* **TEXTO DE ANÁLISIS**:
= = = =

Guillermo Cabrera Infante

Cuando la editorial Vuelta que dirigía Octavio Paz publicó la primera edición de Mea Cuba (1993) en México, y organizó su lanzamiento, se produjo una amenaza de bomba que obligó a una revisión policiaca del local en que Enrique Krauze, José de la Colina y Carlos Monsiváis presentarían el libro. Guillermo Cabrera Infante no pudo viajar a México a la presentación de su libro, pero envió un mensaje grabado en un video. La reacción del régimen cubano y de la izquierda mexicana leal a Castro, contra aquel volumen de Guillermo Cabrera Infante, fue una señal inteligible de la peligrosidad que el castrismo concedía al autor de Tres tristes tigres (1967).

= = = =

* **EJERCICIOS PROPUESTOS**:
**a)** Enumera a las personas que, según el texto sobre Mea Cuba, iban a presentar el libro en México.
**b)** Prolonga el texto sobre Mea Cuba a partir de su última oración.

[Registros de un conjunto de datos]

= = = =

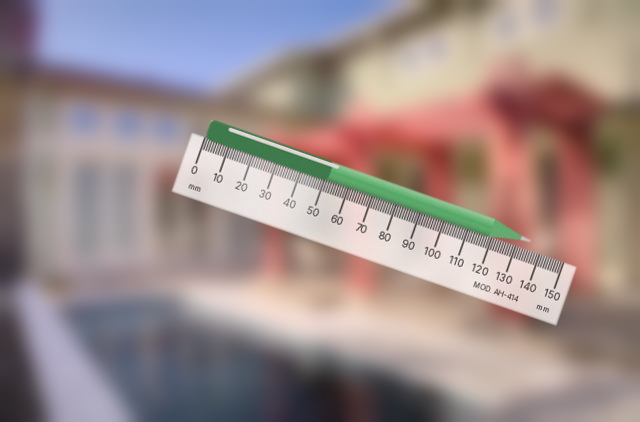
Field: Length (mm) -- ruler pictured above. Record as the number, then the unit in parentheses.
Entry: 135 (mm)
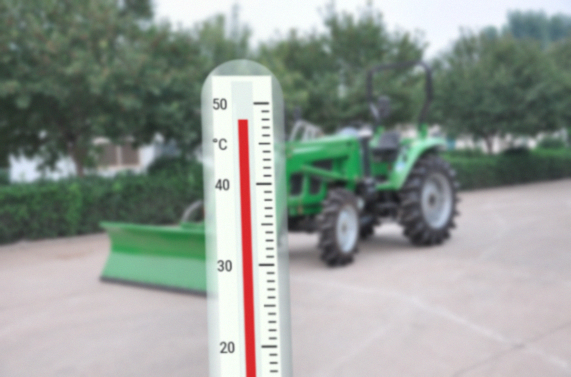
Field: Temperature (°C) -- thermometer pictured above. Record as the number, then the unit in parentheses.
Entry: 48 (°C)
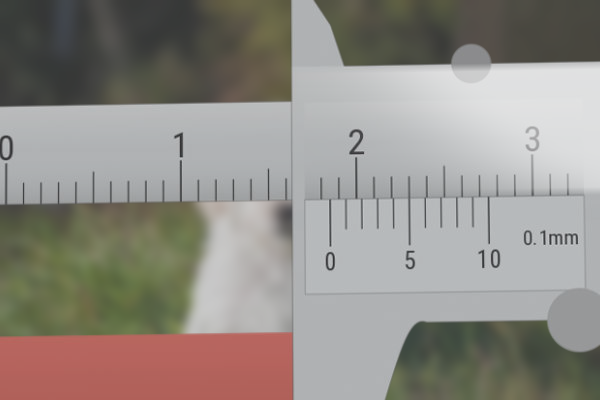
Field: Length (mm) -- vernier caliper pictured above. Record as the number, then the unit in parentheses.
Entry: 18.5 (mm)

= = = =

* **RESPUESTAS ESPERADAS**:
**a)** Enrique Krauze, José de la Colina y Carlos Monsiváis.

**b)**
Guillermo Cabrera Infante fue, acaso, el escritor cubano más odiado y vilipendiado por la cultura oficial de la isla y sus aliados internacionales en el último medio siglo. Hubo otros escritores denigrados por el castrismo, como Heberto Padilla, Reinaldo Arenas, Jesús Díaz, Raúl Rivero, María Elena Cruz Varela o Zoé Valdés, pero ninguno llegó a concentrar tanta antipatía y tanto afán de descalificación. La razón de ese odio, hoy nos parece incontrovertible: la calidad de la literatura de ficción de Cabrera Infante le ofrecía una plataforma privilegiada de cuestionamiento político al régimen de la isla.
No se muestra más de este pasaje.